The theory is that the contact is interdimensional, not extraterrestrial, and that it takes whatever form it finds propitious, taking into account the cultural sensibility of the time and place, which in turn may bubble up from Jung's "collective unconscious."

In the late 1960's, Arthur C. Clarke and Stanley Kubrick collaborated on their shared fantasy of an alien intelligence embodied not in a spindly, big-headed, black-eyed midget, but in something more unsettling -- a perfectly wrought but perfectly opaque and inscrutable geometric form, appearing on our planet intermittently, at times of great human paradigm shifts.  Their vision was audacious, among other things, because the role played by the black obelisk was akin to that of a pre-Abrahamic god -- the Golden Calf or maybe the fecund Earth Mother whose image was fashioned out of clay -- but stripped of all the meaning that comes with something that can be said to be "representational," be it calf or earth mother or sasquatch or skinwalker.

Seen through the prism (pardon the expression) of later events, it is hard to say whether Clarke and Kubrick's joint vision tapped into a pre-existing zeitgeist or rather helped to create a new one.
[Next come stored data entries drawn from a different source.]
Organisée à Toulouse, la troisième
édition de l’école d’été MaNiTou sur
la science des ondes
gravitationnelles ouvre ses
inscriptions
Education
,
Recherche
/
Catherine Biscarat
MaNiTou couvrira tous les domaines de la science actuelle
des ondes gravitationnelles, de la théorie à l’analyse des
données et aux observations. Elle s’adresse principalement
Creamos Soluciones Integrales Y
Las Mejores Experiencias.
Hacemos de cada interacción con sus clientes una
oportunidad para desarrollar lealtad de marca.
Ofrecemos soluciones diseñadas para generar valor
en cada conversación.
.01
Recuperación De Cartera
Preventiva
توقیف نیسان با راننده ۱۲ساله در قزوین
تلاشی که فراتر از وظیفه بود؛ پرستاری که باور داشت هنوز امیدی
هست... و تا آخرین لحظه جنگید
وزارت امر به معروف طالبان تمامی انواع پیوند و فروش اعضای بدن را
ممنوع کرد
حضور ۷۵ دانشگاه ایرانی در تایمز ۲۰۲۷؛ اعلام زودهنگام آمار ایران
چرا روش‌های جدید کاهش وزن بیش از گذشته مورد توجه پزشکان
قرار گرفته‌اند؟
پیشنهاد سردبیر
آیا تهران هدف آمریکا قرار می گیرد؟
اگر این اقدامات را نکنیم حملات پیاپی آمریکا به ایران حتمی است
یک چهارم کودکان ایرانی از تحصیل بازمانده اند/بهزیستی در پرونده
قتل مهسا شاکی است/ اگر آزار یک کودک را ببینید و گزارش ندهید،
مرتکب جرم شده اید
In 2009 and 2018, over the Kremlin and the Pentagon respectively, massive pyramids were captured on video hovering perhaps 1000 feet in the air.  They came with no internal or external light source; they appeared to be nearly translucent.  They were about the size of a three- or four-story building.  One, the Pentagon object, seemed to rotate slowly on one axis.
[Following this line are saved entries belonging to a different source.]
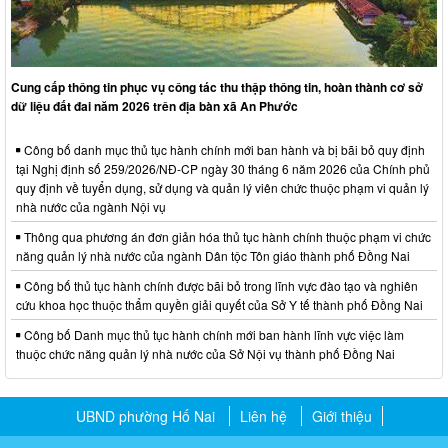
Cung cấp thông tin phục vụ công tác thu thập thông tin, hoàn thành cơ sở
dữ liệu đất đai năm 2026 trên địa bàn xã An Phước
Công bố danh mục thủ tục hành chính mới ban hành và bị bãi bỏ quy định
tại Nghị định số 259/2026/NĐ-CP ngày 30 tháng 6 năm 2026 của Chính phủ
quy định về tuyển dụng, sử dụng và quản lý viên chức thuộc phạm vi quản lý
nhà nước của ngành Nội vụ
Thông qua phương án đơn giản hóa thủ tục hành chính thuộc phạm vi chức
năng quản lý nhà nước của ngành Dân tộc Tôn giáo thành phố Đồng Nai
Công bố thủ tục hành chính được bãi bỏ trong lĩnh vực đào tạo và nghiên
cứu khoa học thuộc thẩm quyền giải quyết của Sở Y tế thành phố Đồng Nai
Công bố Danh mục thủ tục hành chính mới ban hành lĩnh vực việc làm
thuộc chức năng quản lý nhà nước của Sở Nội vụ thành phố Đồng Nai
UBND phường Hố Nai
Liên hệ
Giới thiệu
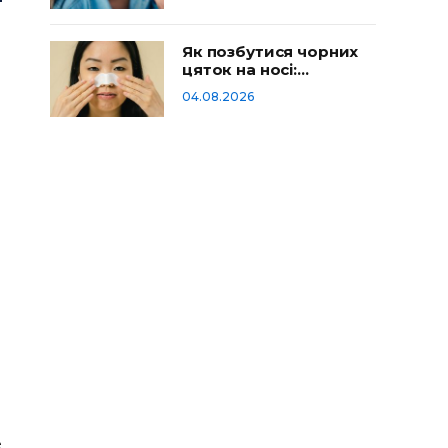
Як позбутися чорних
цяток на носі:
домашній догляд
04.08.2026
е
If the "object of the objects" was to intimidate us into more peaceful behavior than we have shown in the last few hundred years, in light, perhaps, of world-historical nuclear developments, then they picked a terribly abstract symbolism for their project.  A ten-armed Shiva wielding fiery swords, or even Godzilla himself breathing propane, would have done better.  But that's really not for us to say.  After all it is not we who are in charge.